Ich glaube, liebster Vater, es ist jetzt besser zu schweigen, als weiter darüber zu reden. Aber ich bitte Euch aus ganzem Herzen: Fleht den Christus auf Erden und die anderen (Kardinäle) an, sie mögen doch bald diesen Frieden schließen und alles Notwendige tun, was zur Ehre Gottes, zur Reform der heiligen Kirche und zur Behebung dieses Ärgernisses erforderlich ist! Sollte das aber dennoch kommen (was befürchtet wird), dann müsst Ihr fest bleiben in der Tugend und mit Hilfe tugendhafter Männer Widerstand leisten, damit Ihr die Finsternis verjagen könnt und im Licht bleibt. Ich bin gewiss, Gott wird in seinem unendlichen Erbarmen die Finsternis und Fäulnis seiner Braut vertreiben und ihr zur rechten Zeit – wenn es seiner Güte und Liebe gefällt – den Wohlgeruch und auch das Licht wieder zurückgeben. Das tröstet mich und gibt mir wieder Freude. Denn sonst, glaube ich, müsste ich vor Kummer sterben. Seid also mutig und eine Säule, die nicht wankt! Ich werde dafür beten und beten lassen, dass Gott Euch das gewähre. Mehr will ich nicht sagen. Bleibt in der heiligen und zärtlichen Liebe Gottes!
Verzeiht, Vater, meine Anmaßung, dass ich so viel geredet habe. Die Liebe und der Schmerz mögen mich bei Euch entschuldigen.
Geliebter Jesus! Jesus, unsere Liebe!
[1] Vgl. 1 Petr 2,4–5: „Kommt zu ihm, dem lebendigen Stein ... lasst euch als lebendige Steine zu einem geistigen Haus auferbauen.“
[2] Der Teufel, die Welt und das Fleisch sind die drei klassischen Feinde des geistlichen Lebens.
[3] Vgl. Dialog 135, wo die Menschheit der Köder und die Gottheit der Angelhaken ist: „Mit dem Köder deiner Menschheit und dem Angelhaken Meiner Gottheit fing Ich den Teufel, der Meine Wahrheit nicht erkennen konnte. Diese Wahrheit, das fleischgewordene Wort, kam, um die Lüge (des Teufels), mit der er das Menschengeschlecht getäuscht hatte, zu zerstören und zu beenden.“
[4] Die Nachricht von einer Auseinandersetzung zwischen Urban VI. und den Kardinälen am Päpstlichen Hof in Rom erreichte Florenz am 10. Mai 1378.

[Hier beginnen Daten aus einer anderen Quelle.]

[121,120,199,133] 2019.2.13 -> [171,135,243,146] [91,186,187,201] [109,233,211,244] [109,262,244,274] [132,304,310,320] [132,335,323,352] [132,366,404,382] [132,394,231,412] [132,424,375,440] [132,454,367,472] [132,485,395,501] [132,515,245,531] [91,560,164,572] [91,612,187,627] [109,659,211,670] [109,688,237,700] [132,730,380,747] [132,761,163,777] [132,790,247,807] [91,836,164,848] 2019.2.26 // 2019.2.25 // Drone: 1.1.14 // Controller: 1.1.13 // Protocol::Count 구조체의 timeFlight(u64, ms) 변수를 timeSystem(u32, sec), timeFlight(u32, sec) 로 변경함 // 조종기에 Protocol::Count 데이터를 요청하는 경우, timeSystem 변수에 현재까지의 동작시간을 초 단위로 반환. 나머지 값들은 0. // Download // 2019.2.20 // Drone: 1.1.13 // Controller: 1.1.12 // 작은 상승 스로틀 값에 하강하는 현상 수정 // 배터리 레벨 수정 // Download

[5] Es scheint, Caterina hat tatsächlich bereits das Schisma befürchtet oder zumindest eine Revolte gegen Urban VI..
[6] Ein ähnlicher Ausdruck kommt im gesamten Schrifttum Caterinas nirgends mehr vor.
[7] Sie spricht hier von einer eigenen mystischen Erfahrung (wozu sie gewöhnlich die Form der 3. Person wählt). Raimund erzählt, Caterina habe ihm bereits 1375 gesagt: „Das, was ihr jetzt seht, ist wie Milch und Honig im Vergleich zu dem, was noch kommen wird ... Denn jetzt tun das die Nichtpriester und Laien. Bald aber werdet ihr sehen, um wie viel schlimmer die Geistlichen gegen den Papst und gegen die Einheit der Kirche Gottes vorgehen. Wenn der Papst sie ihrer ungeordneten Sitten wegen zurechtweisen will, werden sie in der ganzen Kirche für einen allgemeinen Skandal sorgen, der sie zweifellos fast wie eine Häresie spalten wird. Wappnet euch also mit Geduld, denn all diese Dinge werdet ihr binnen kurzer Zeit sehen“ (Legenda Maior 286).